On 10/8/2012 4:09 PM, kevinlieb wrote:
Thanks for all the replies.
I oversimplified the problem for the purposes of making my post small and
concise. I am really trying to find the counts of documents by a list of 10
different authors that match those keywords. Of course on looking up a
single author there is no reason to do a facet query. To be clearer:
Find all documents that contain the word "dude" or "thedude" or
"anotherdude" and count how many of these were written by "eldudearino" and
"zeedudearino" and "adudearino" and "beedudearino"
I tried facet.query as well as facet.method=fc and neither really helped.
We are constantly adding documents to the solr index and committing, every
few seconds, which is probably why this is not working well.
Seems we need to re-architect the way we are doing this...
I would definitely consider increasing the amount of time between
commits. You can add documents at whatever interval you want, but if
you only do commits every minute or two, your caches will be much more
useful.
Your time slice filter query (NOW-5MINUTES) will never be cached,
because NOW is measured in milliseconds and will therefore be different
for every query.
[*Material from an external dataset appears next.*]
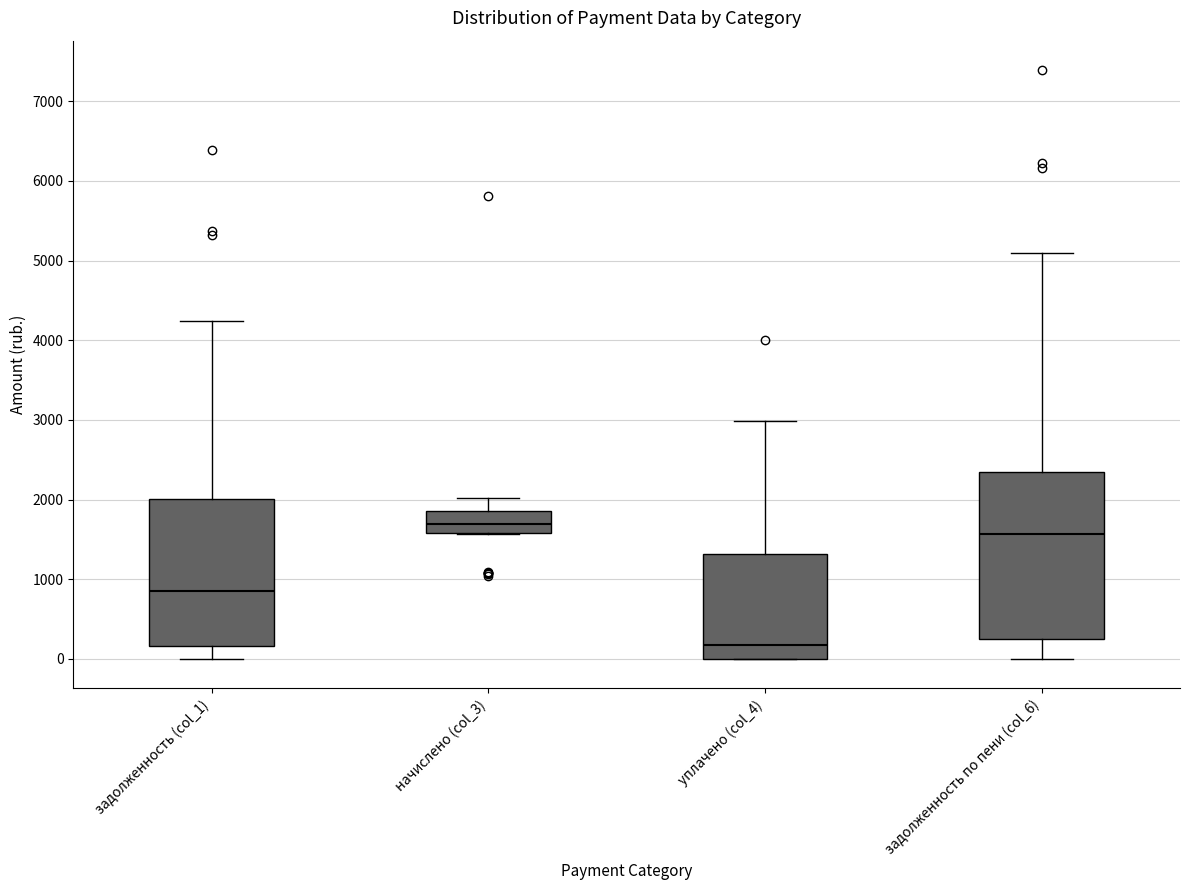

Where is the upper edge of the box for уплачено (col_4) on the y-axis? The values are not printed on the chart, so give them approximately, as read against the axis.

1300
You might consider doing NOW/MINUTE-5MINUTES instead
.. or even [NOW/MINUTE-5MINUTES TO *] so that you actually are dealing
with a range. For the space of that minute (at least until the cache
gets invalidated by a commit), the filter cache entry will be valid.
Some general questions that may matter: How big are all your index
directories on this server, how much RAM is in the server, and how much
RAM are you giving to Java? I'm also curious how big your Solr caches
are, what the autowarm counts are, and how long it is taking for your
caches to warm up after each commit. You can get the warm times from
the cache statistics in the admin interface.
Thanks,
Shawn